News of turbulent times in Southeast Asia tends to focus on one major crisis after another. Here PNS associate editor Andrew Lam offers the voice of one survivor reflecting on his life, that of Chai Sathaporn a go-go dancer at a gay bar in the Patpong area of Bangkok -- one of an estimated 60,000 sex workers in that city. PNS editor Andrew Lam, a journalist and short-story writer, just returned from a two month trip to East and Southeast Asia.

M I worked cleaning rooms in a hotel, but I did not make good money. The city is so expensive and I wanted to buy things -- clothes, shoes, you know, and CDs and I wanted to see different places. But with have only a fifth grade education, how can I make money?

One day a friend called and said you can make a lot of money working as a call boy in Patpong area -- maybe 10,000 baht [$US222] or more. He was my boyfriend and I missed him and trusted him so I went.

But it's not like I imagined it. My boyfriend was different than when I knew him in the village. He was not a good person anymore, and he wanted me to give him part of my money so I went to another bar.

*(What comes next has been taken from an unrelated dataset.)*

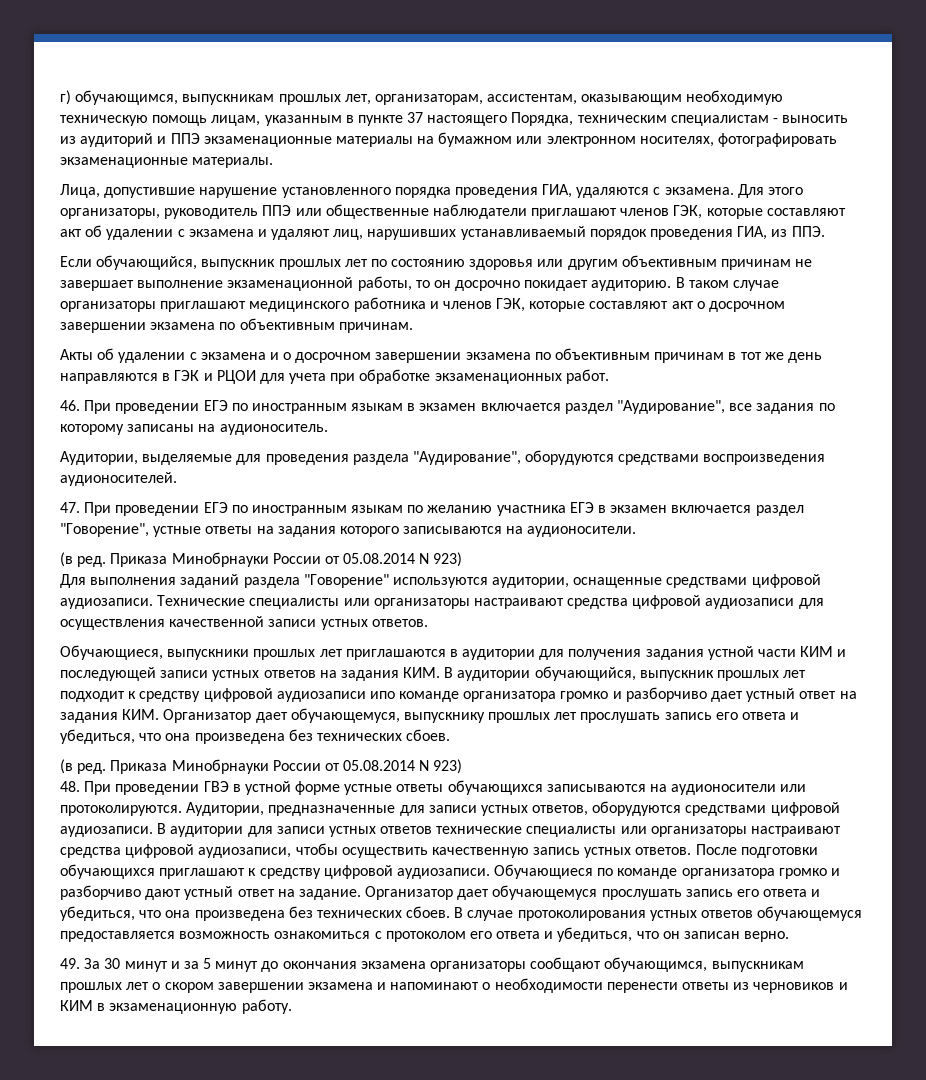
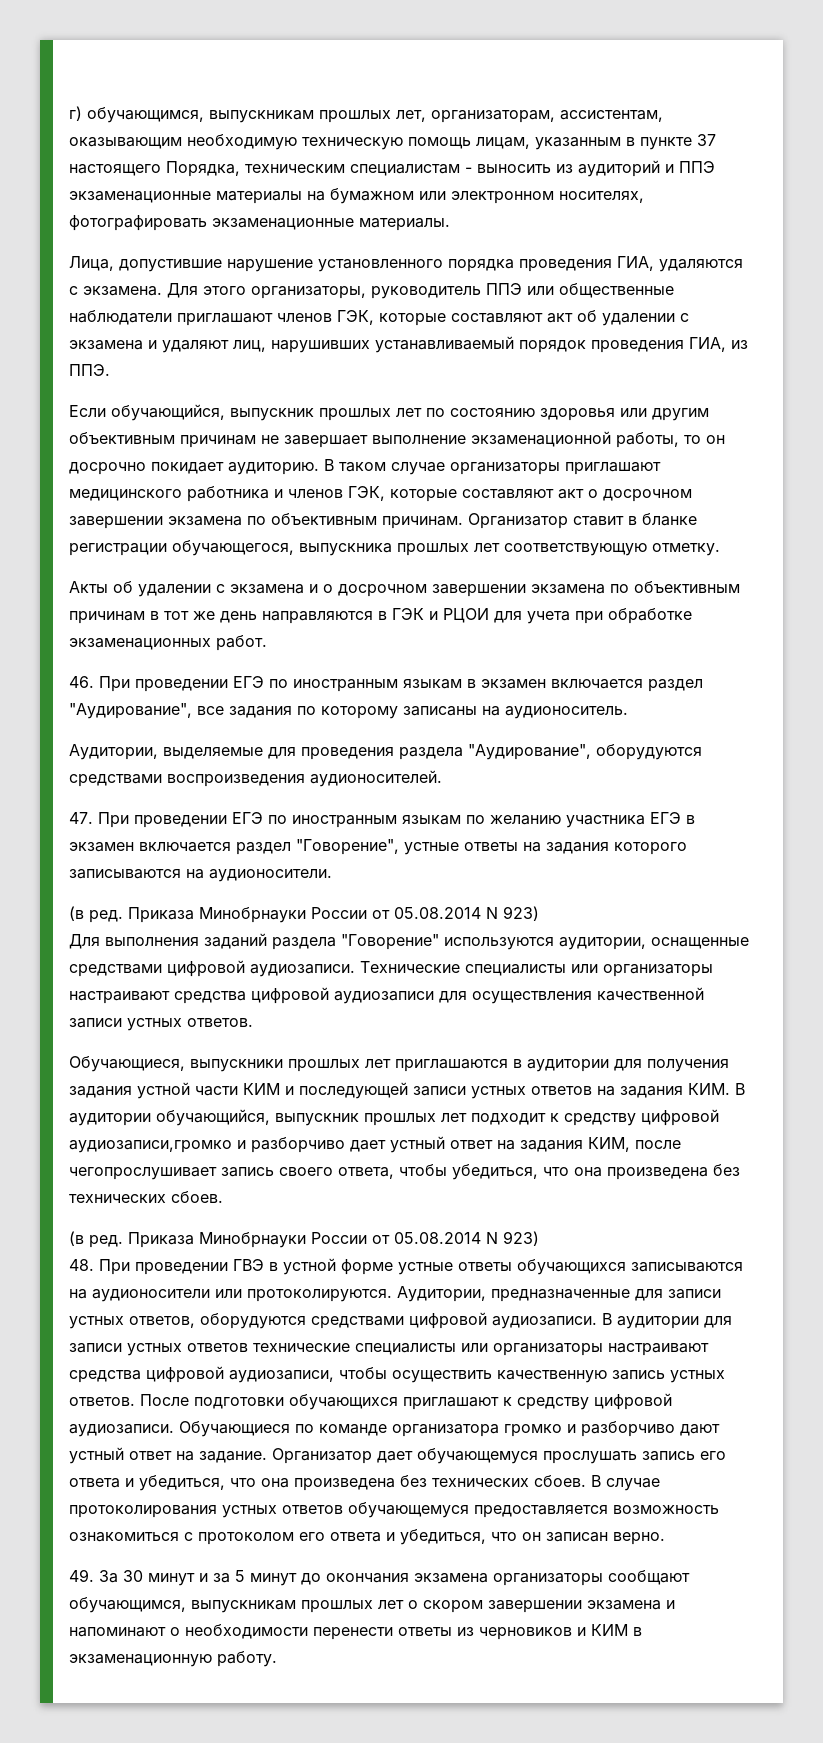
(413, 327) none -> [468,513,697,529] [69,540,720,556] Организатор ставит в бланке регистрации обучающегося, выпускника прошлых лет соответствующую отметку.
[276,691,609,702] аудиозаписи ипо команде организатора громко -> [69,1140,232,1153] аудиозаписи,громко
[122,708,800,723] КИМ. Организатор дает обучающемуся, выпускнику прошлых лет прослушать запись его ответа и -> [588,1137,681,1152] [69,1164,447,1180] КИМ, после чегопрослушивает запись своего ответа, чтобы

I dance naked four or five times a week. I wear a button with my number on my wrist. If a customer likes the way I look they tell the waiter to call me over. I talk to them. I squeeze their arms and their thighs and they squeeze mine. If they like me they give the bar 200 baht [US$4.50] to take me out. The bar doesn't pay me -- the boys negotiate on their own with the customers.

Usually I go home to their hotel though I'd rather go to the room upstairs over the bar and get it over with there. But sometimes I like to see the hotels because some are very beautiful.

I can tell who's rich, who's cheap, who's good hearted, and who can be dangerous. I never stay the night -- when the sex is over I go.

I tell customers whatever they want to hear. The truth is I like Asian men but I tell them I like white men only if they are white, especially now that there are more white tourists because of the economic crisis in Asia.

When they ask, I usually say I have been working for only three months -- they want new boys, so you have to pretend. The truth is I've been selling myself for more than three years.

Sure, I worry about AIDS. I've seen some guys die from it, so I'm very aware. But I go to test all the time, and I bring condoms with me every time.

In my free time I read and exercise -- everyday. I lift weights with my friends in the park. We work out together and we dance together -- we take care of each other.

I also watch soccer. I bet on soccer. I'm a bad person -- I spend all my money on clothes and betting. I am no good. I should save money and send it home to my family. But I don't know what to tell them. I told them I work for a hotel but I haven't written for a long time.

There are boys who are small and not so good looking so they can't bargain. They will have to do whatever the customers want. I am tall, muscular and not so bad looking, so I can chose what to do in bed. Unlike some captive girls, I can leave if I want.

Honestly I don't know how long I will continue doing this. I wish I had an education, learned computer -- now it's too late. I don't want to think about the future.

I used to think maybe if I buy a car and have a nice apartment I'll be happy, but Bangkok is so polluted, so crowded -- now I am thinking maybe it's not a good such a good dream. Maybe if I just saved enough money to start a shop somewhere in my village I'd be OK.